Two main points are different from #false's answer:
It uses an accumulator argument, and recursive calls increment the factor we multiply the factorial with, instead of a standard recursive implementation where the base case is 0. This makes the predicate much faster when the factorial is known and the initial number is not.
It uses if_/3 and (=)/3 extensively, from module reif, to get rid of unnecessary choice points when possible. It also uses (#>)/3 and the reified (===)/6 which is a variation of (=)/3 for cases where we have two couples that can be used for the if -> then part of if_.
factorial/2
factorial(N, F) :-
factorial(N, 0, 1, F).
factorial(N, I, N0, F) :-
F #> 0,
N #>= 0,
I #>= 0,
I #=< N,
N0 #> 0,
N0 #=< F,
if_(I #> 2,
( F #> N,
if_(===(N, I, N0, F, T1),
if_(T1 = true,
N0 = F,
N = I
),
( J #= I + 1,
N1 #= N0*J,
factorial(N, J, N1, F)
)
)
),
if_(N = I,
N0 = F,
( J #= I + 1,
N1 #= N0*J,
factorial(N, J, N1, F)
)
)
).
(#>)/3
#>(X, Y, T) :-
zcompare(C, X, Y),
greater_true(C, T).
greater_true(>, true).
greater_true(<, false).
greater_true(=, false).
(===)/6
===(X1, Y1, X2, Y2, T1, T) :-
( T1 == true -> =(X1, Y1, T)
; T1 == false -> =(X2, Y2, T)
; X1 == Y1 -> T1 = true, T = true
; X1 \= Y1 -> T1 = true, T = false
; X2 == Y2 -> T1 = false, T = true
; X2 \= Y2 -> T1 = false, T = false
; T1 = true, T = true, X1 = Y1
; T1 = true, T = false, dif(X1, Y1)
).
Some queries
?- factorial(N, N).
N = 1 ;
N = 2 ;
false. % One could probably get rid of the choice point at the cost of readability
?- factorial(N, 1).
N = 0 ;
N = 1 ;
false. % Same
?- factorial(10, N).
N = 3628800. % No choice point
?- time(factorial(N, 93326215443944152681699238856266700490715968264381621468592963895217599993229915608941463976156518286253697920827223758251185210916864000000000000000000000000)).
% 79,283 inferences, 0.031 CPU in 0.027 seconds (116% CPU, 2541106 Lips)

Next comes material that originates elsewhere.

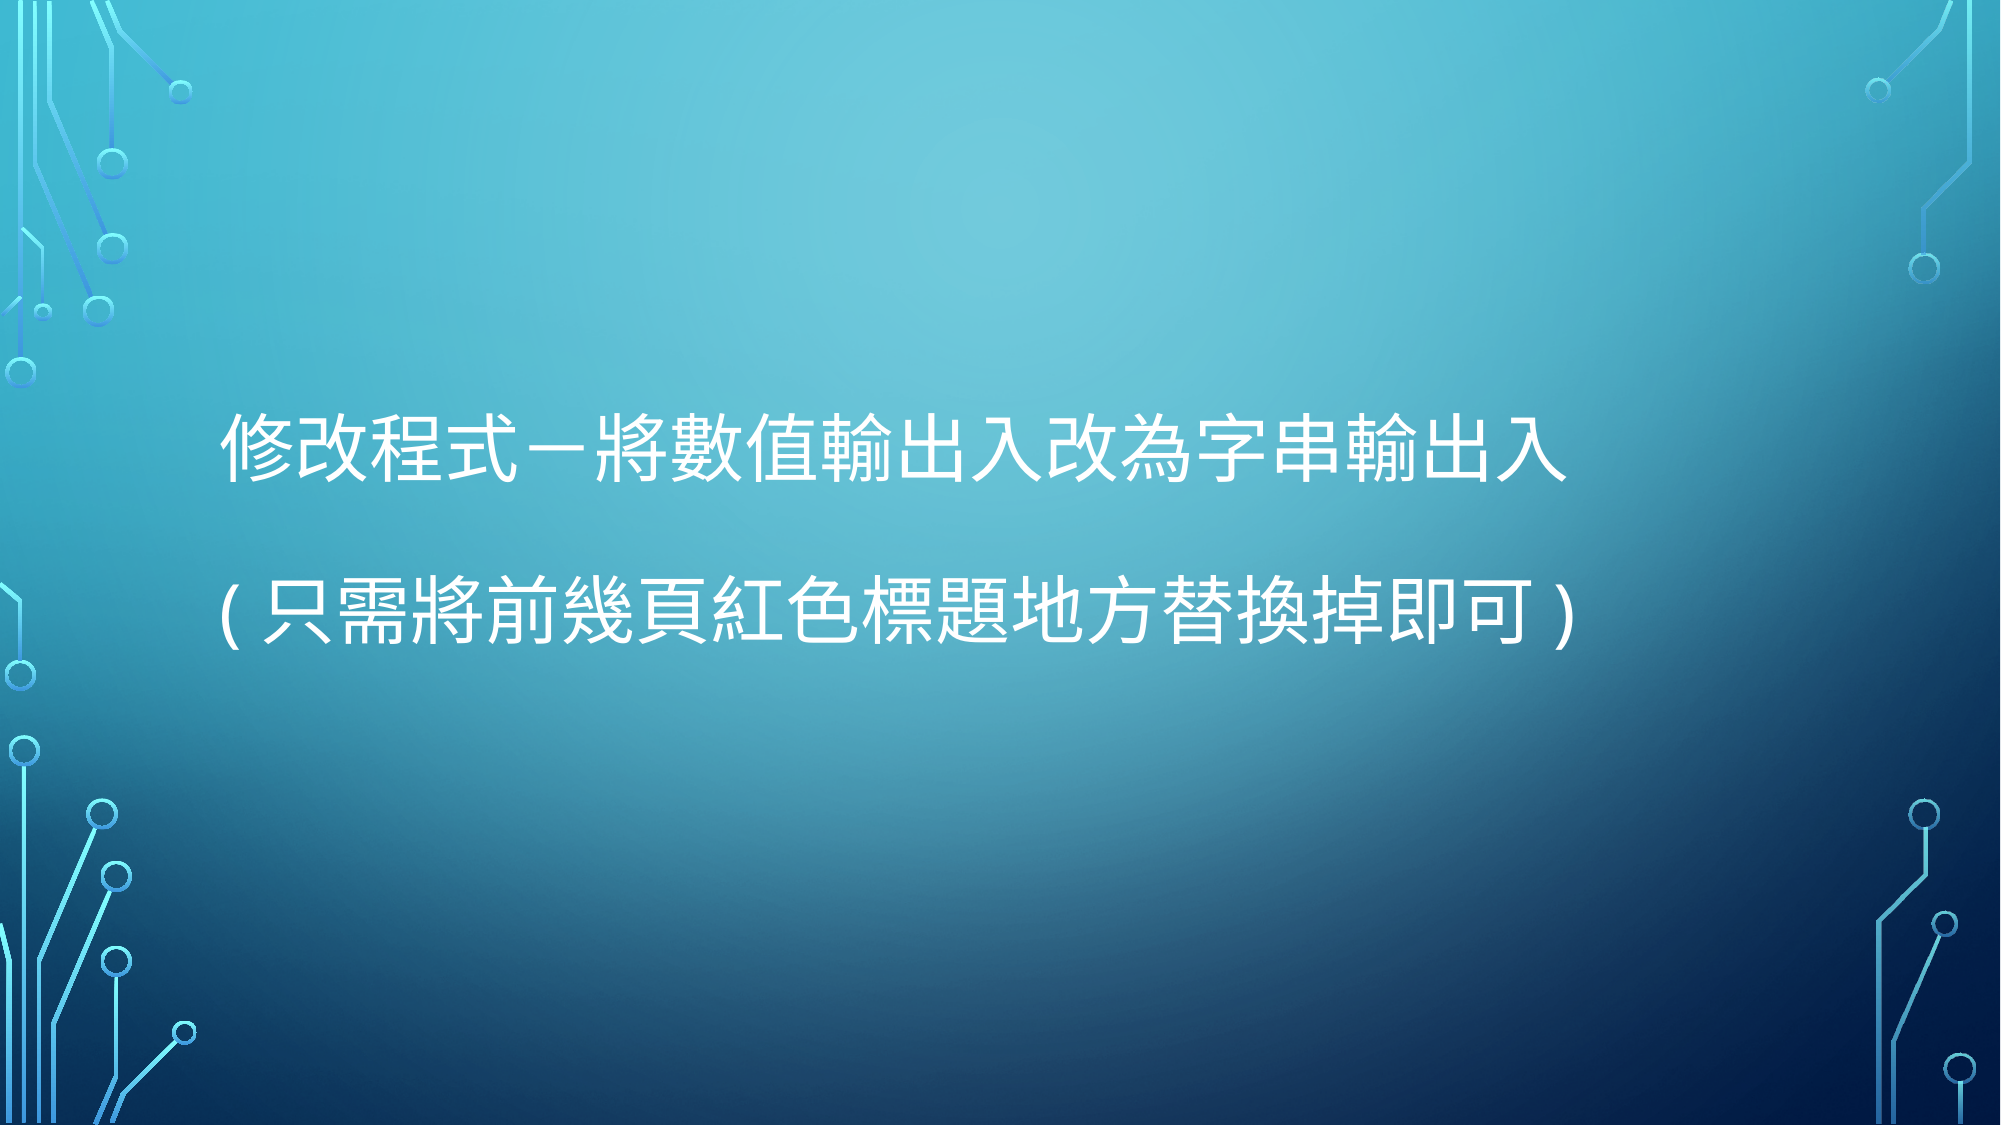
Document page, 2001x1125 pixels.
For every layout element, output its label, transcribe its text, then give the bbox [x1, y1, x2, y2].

title 修改程式－將數值輸出入改為字串輸出入 (只需將前幾頁紅色標題地方替換掉即可) [204, 315, 1898, 750]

N = 100. % No choice point
?- time(factorial(N, 93326215443944152681699238856266700490715968264381621468592963895217599993229915608941463976156518284253697920827223758251185210916864000000000000000000000000)).
% 78,907 inferences, 0.031 CPU in 0.025 seconds (125% CPU, 2529054 Lips)
false.
?- F #> 10^100, factorial(N, F).
F = 11978571669969891796072783721689098736458938142546425857555362864628009582789845319680000000000000000,
N = 70 ;
F = 850478588567862317521167644239926010288584608120796235886430763388588680378079017697280000000000000000,
N = 71 ;
F = 61234458376886086861524070385274672740778091784697328983823014963978384987221689274204160000000000000000,
N = 72 ;
...
a simple 'low tech' way: enumerate integers until
you find the sought factorial, then 'get back' the number
the factorial being built is greater than the target. Then you can fail...
Practically, you can just add 2 arguments to your existing factorial implementation, the target and the found inverse.
Just implement factorial(X, XFact) and then swap arguments
factorial(X, XFact) :- f(X, 1, 1, XFact).
f(N, N, F, F) :- !.
f(N, N0, F0, F) :- succ(N0, N1), F1 is F0 * N1, f(N, N1, F1, F).